Almost all existing COVID-19 vaccines focus on priming antibodies against the vital spike protein that helps SARS-CoV-2 enter cells. These neutralizing antibodies give excellent protection against severe illness.
However, the immunity wanes over time and a potential weakness of spike-based vaccines is that this region of the virus is known to mutate.
On the other hand, the T-cell response does not tend to fade as quickly and the internal replication machinery that it targets is highly conserved across coronaviruses, meaning a vaccine that also targeted this region would probably protect against new strains and possibly even against entirely new pathogens.
Dr Andrew Freedman, a reader in infectious diseases at Cardiff University School of Medicine who was not involved in the study also commented on the findings, “Insights from this study could be critical in design of a different type of vaccine. A vaccine that primes T-cell immunity against different viral protein targets that are shared between many different coronaviruses would complement our spike vaccines that induce neutralizing antibodies. Because these are components within the virus, antibodies are less effective instead, T-cells come into play.”
The study team concluded, “We have described induction of innate and cellular immunity without seroconversion, highlighting a subset of individuals where risk of SARS-CoV-2 reinfection and immunogenicity of vaccines should be specifically assessed. The HCW we studied were exposed to Wuhan Hu-1 and had partial protection from PPE; it remains to be seen whether abortive infections can occur upon exposure to more infectious variants of concern, or in the presence of vaccine-induced immunity. However, clearance without seroconversion points to T-cells which may be particularly effective vaccine targets. Cross-protection between coronaviruses is proportional to their sequence homology in mice44, making the highly conserved NSP12 region studied here, as well as less studied NSP3/14/16, top candidates for heterologous immunity. Our study findings highlight the presence of pre-existing T-cells in a proportion of donors that are able to expand in vivo and target a highly conserved region of SARS-CoV-2 and other Coronaviridae.
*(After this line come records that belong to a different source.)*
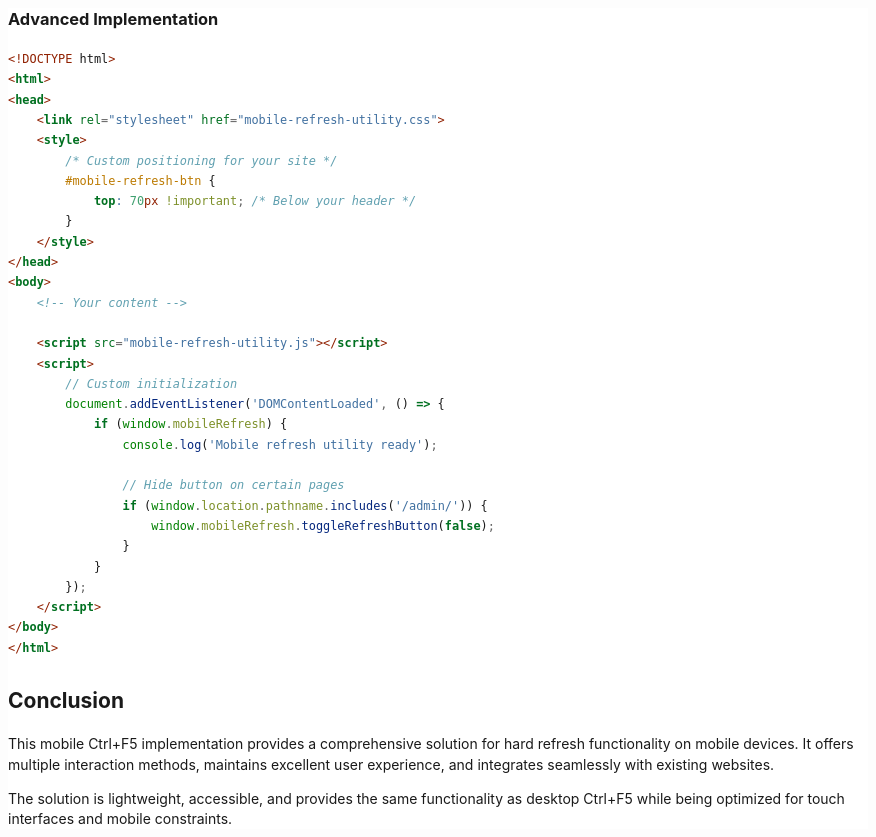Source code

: ### Advanced Implementation
```html
<!DOCTYPE html>
<html>
<head>
    <link rel="stylesheet" href="mobile-refresh-utility.css">
    <style>
        /* Custom positioning for your site */
        #mobile-refresh-btn {
            top: 70px !important; /* Below your header */
        }
    </style>
</head>
<body>
    <!-- Your content -->
    
    <script src="mobile-refresh-utility.js"></script>
    <script>
        // Custom initialization
        document.addEventListener('DOMContentLoaded', () => {
            if (window.mobileRefresh) {
                console.log('Mobile refresh utility ready');
                
                // Hide button on certain pages
                if (window.location.pathname.includes('/admin/')) {
                    window.mobileRefresh.toggleRefreshButton(false);
                }
            }
        });
    </script>
</body>
</html>
```

## Conclusion

This mobile Ctrl+F5 implementation provides a comprehensive solution for hard refresh functionality on mobile devices. It offers multiple interaction methods, maintains excellent user experience, and integrates seamlessly with existing websites.

The solution is lightweight, accessible, and provides the same functionality as desktop Ctrl+F5 while being optimized for touch interfaces and mobile constraints.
Boosting of such T-cells may offer durable pan-Coronaviridae reactivity against endemic and emerging viruses, arguing for their inclusion and assessment, as an adjunct to spike-specific antibodies, in next-generation vaccines.”
The study also involved researchers from Queen Mary University of London-UK, Duke-NUS Medical School-Singapore, Imperial College London NHS Trust-UK, Nottingham University Hospitals-UK and Guy’s and St. Thomas’ NHS Foundation Trust-UK.